Pipeline for identifying and evaluating eLncRNA-mediated regulatory axes using TCGA, GTEx, eQTL, clinical, and genetic evidence.
This repository is organized as a stepwise Snakemake pipeline. Each numbered directory contains one analysis stage and its own README.md.
| Step | Directory | Purpose |
|---|---|---|
| 01 | 01_prepare_TCGA_data/ |
Prepare TCGA expression, genotype, clinical, and annotation files. |
| 02 | 02_prepare_GTEx_data/ |
Prepare GTEx tissue expression, genotype, covariate, and annotation files. |
| 03 | 03_eQTLs_prediction/ |
Run cis- and trans-eQTL prediction. |
| 04 | 04_get_trios/ |
Build candidate lncRNA-SNP-gene regulatory trios. |
| 05 | 05_clinical_evidences/ |
Evaluate clinical and survival evidence. |
| 06 | 06_genetic_evidences/ |
Evaluate MR, coloc, SMR, PredictDB, and SPrediXcan evidence. |
| 07 | 07_GWAS_enrichment_analyses/ |
Run GWAS enrichment analyses using eQTL-derived annotations. |
| 08 | 08_add_druggability_and_STRING_IAS/ |
Annotate mediation eGenes with druggability and STRING IAS evidence. |
Selected processed results are available on Zenodo: 10.5281/zenodo.17605304.
Run each step from its own directory. The exact Snakefile names and aggregate targets are documented in each numbered directory's README.md.
cd 01_prepare_TCGA_data
snakemake -s TCGA_SNPs_data.smk --use-apptainer --cores 8
snakemake -s TCGA_gene_expression_data.smk --use-apptainer --cores 8For steps with a prepare_input.py script, run it before Snakemake:
python prepare_input.py
snakemake -s workflow.smk --use-apptainer --cores 8The prepare_input.py scripts use hard links to avoid duplicating large files.
Manual inputs are mainly reference files, TCGA/GTEx source data, and GWAS summary statistics. Check the README in each numbered directory for the required paths before running that step.
Some steps also require large reference resources to be prepared with step-specific download scripts before running Snakemake.
Each step has its own config.yaml. Update sample lists, tissue lists, TCGA cancer types, and GWAS IDs there before running the workflow.

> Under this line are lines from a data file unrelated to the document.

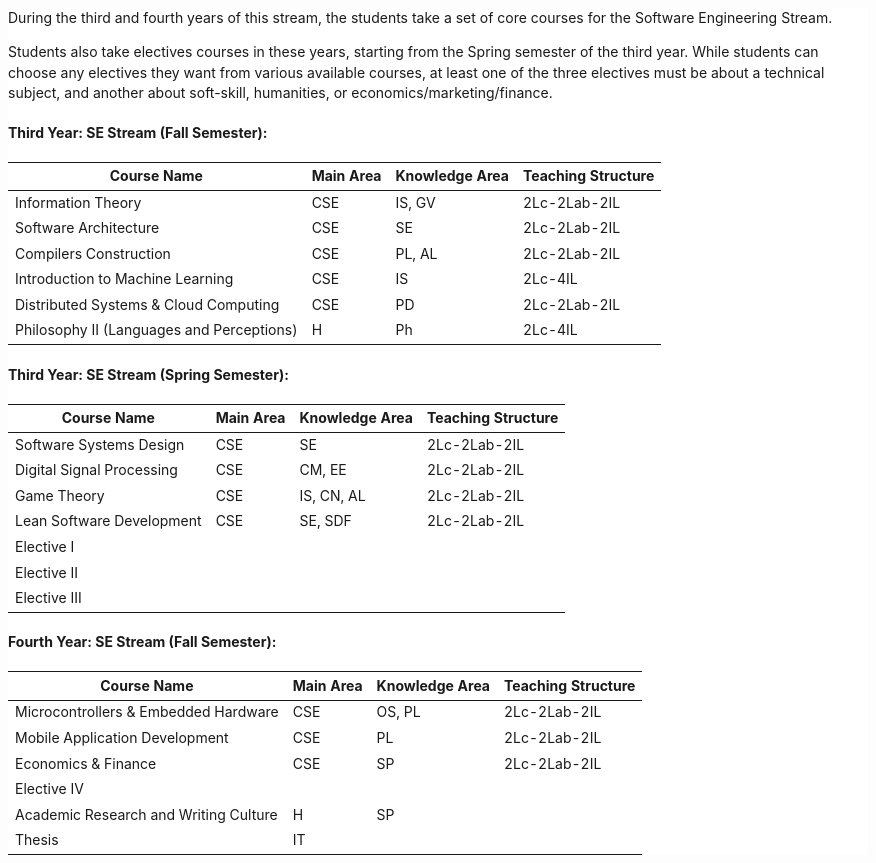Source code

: During the third and fourth years of this stream, the students take a set of core courses for
the Software Engineering Stream.

Students also take electives courses in these years, starting from the Spring semester of
the third year. While students can choose any electives they want from various available
courses, at least one of the three electives must be about a technical subject, and another
about soft-skill, humanities, or economics/marketing/finance.

#### Third Year: SE Stream (Fall Semester):

| Course Name | Main Area | Knowledge Area | Teaching Structure |
| --- | --- | --- | --- |
| Information Theory | CSE | IS, GV | 2Lc-2Lab-2IL |
| Software Architecture | CSE | SE | 2Lc-2Lab-2IL |
| Compilers Construction | CSE | PL, AL | 2Lc-2Lab-2IL |
| Introduction to Machine Learning | CSE | IS | 2Lc-4IL |
| Distributed Systems & Cloud Computing | CSE | PD | 2Lc-2Lab-2IL |
| Philosophy II (Languages and Perceptions) | H | Ph | 2Lc-4IL |

#### Third Year: SE Stream (Spring Semester):

| Course Name | Main Area | Knowledge Area | Teaching Structure |
| --- | --- | --- | --- |
| Software Systems Design | CSE | SE | 2Lc-2Lab-2IL |
| Digital Signal Processing | CSE | CM, EE | 2Lc-2Lab-2IL |
| Game Theory | CSE | IS, CN, AL | 2Lc-2Lab-2IL |
| Lean Software Development | CSE | SE, SDF | 2Lc-2Lab-2IL |
| Elective I | | | |
| Elective II | | | |
| Elective III | | | |

#### Fourth Year: SE Stream (Fall Semester):

| Course Name | Main Area | Knowledge Area | Teaching Structure |
| --- | --- | --- | --- |
| Microcontrollers & Embedded Hardware | CSE | OS, PL | 2Lc-2Lab-2IL |
| Mobile Application Development | CSE | PL | 2Lc-2Lab-2IL |
| Economics & Finance | CSE | SP | 2Lc-2Lab-2IL |
| Elective IV | | | |
| Academic Research and Writing Culture | H | SP | |
| Thesis | IT | | |
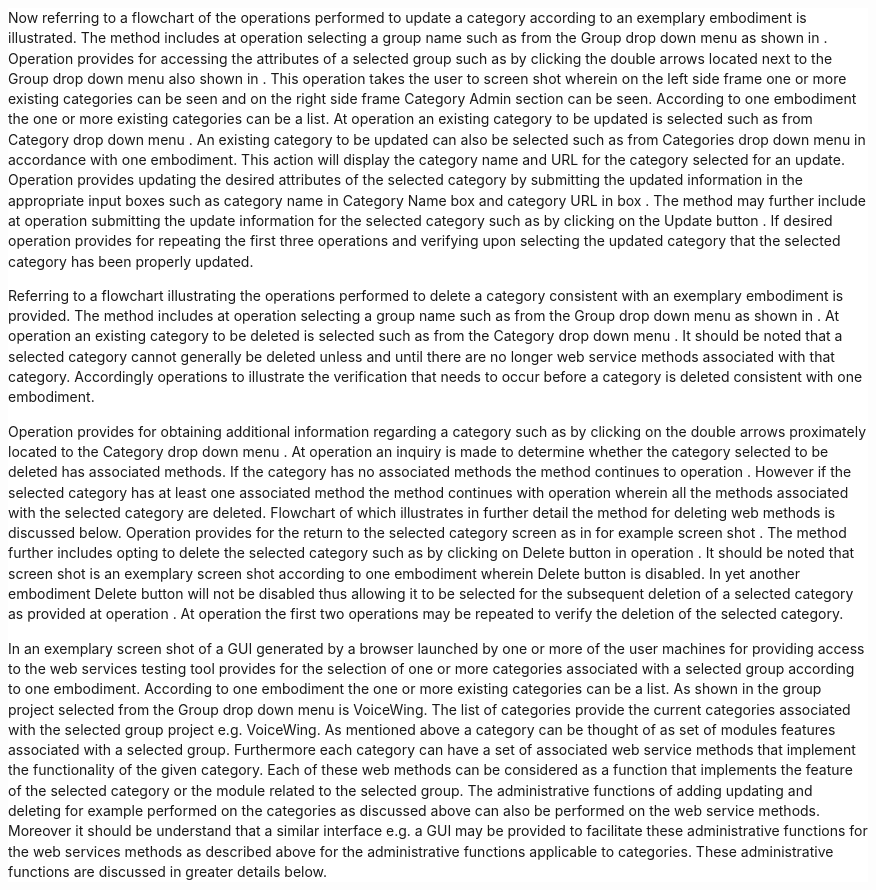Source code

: Now referring to a flowchart of the operations performed to update a category according to an exemplary embodiment is illustrated. The method includes at operation selecting a group name such as from the Group drop down menu as shown in . Operation provides for accessing the attributes of a selected group such as by clicking the double arrows located next to the Group drop down menu also shown in . This operation takes the user to screen shot wherein on the left side frame one or more existing categories can be seen and on the right side frame Category Admin section can be seen. According to one embodiment the one or more existing categories can be a list. At operation an existing category to be updated is selected such as from Category drop down menu . An existing category to be updated can also be selected such as from Categories drop down menu in accordance with one embodiment. This action will display the category name and URL for the category selected for an update. Operation provides updating the desired attributes of the selected category by submitting the updated information in the appropriate input boxes such as category name in Category Name box and category URL in box . The method may further include at operation submitting the update information for the selected category such as by clicking on the Update button . If desired operation provides for repeating the first three operations and verifying upon selecting the updated category that the selected category has been properly updated.

Referring to a flowchart illustrating the operations performed to delete a category consistent with an exemplary embodiment is provided. The method includes at operation selecting a group name such as from the Group drop down menu as shown in . At operation an existing category to be deleted is selected such as from the Category drop down menu . It should be noted that a selected category cannot generally be deleted unless and until there are no longer web service methods associated with that category. Accordingly operations to illustrate the verification that needs to occur before a category is deleted consistent with one embodiment.

Operation provides for obtaining additional information regarding a category such as by clicking on the double arrows proximately located to the Category drop down menu . At operation an inquiry is made to determine whether the category selected to be deleted has associated methods. If the category has no associated methods the method continues to operation . However if the selected category has at least one associated method the method continues with operation wherein all the methods associated with the selected category are deleted. Flowchart of which illustrates in further detail the method for deleting web methods is discussed below. Operation provides for the return to the selected category screen as in for example screen shot . The method further includes opting to delete the selected category such as by clicking on Delete button in operation . It should be noted that screen shot is an exemplary screen shot according to one embodiment wherein Delete button is disabled. In yet another embodiment Delete button will not be disabled thus allowing it to be selected for the subsequent deletion of a selected category as provided at operation . At operation the first two operations may be repeated to verify the deletion of the selected category.

In an exemplary screen shot of a GUI generated by a browser launched by one or more of the user machines for providing access to the web services testing tool provides for the selection of one or more categories associated with a selected group according to one embodiment. According to one embodiment the one or more existing categories can be a list. As shown in the group project selected from the Group drop down menu is VoiceWing. The list of categories provide the current categories associated with the selected group project e.g. VoiceWing. As mentioned above a category can be thought of as set of modules features associated with a selected group. Furthermore each category can have a set of associated web service methods that implement the functionality of the given category. Each of these web methods can be considered as a function that implements the feature of the selected category or the module related to the selected group. The administrative functions of adding updating and deleting for example performed on the categories as discussed above can also be performed on the web service methods. Moreover it should be understand that a similar interface e.g. a GUI may be provided to facilitate these administrative functions for the web services methods as described above for the administrative functions applicable to categories. These administrative functions are discussed in greater details below.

- The workflows are designed to run with Apptainer/Singularity containers through Snakemake.
- Hard links require source and destination files to be on the same filesystem.
- Run the pipeline in numerical order unless you already have the required intermediate inputs.
- Large protected datasets such as TCGA/GTEx genotype data may need to be downloaded manually.
- Large public reference files should be downloaded or linked according to the step-specific README before running the corresponding workflow.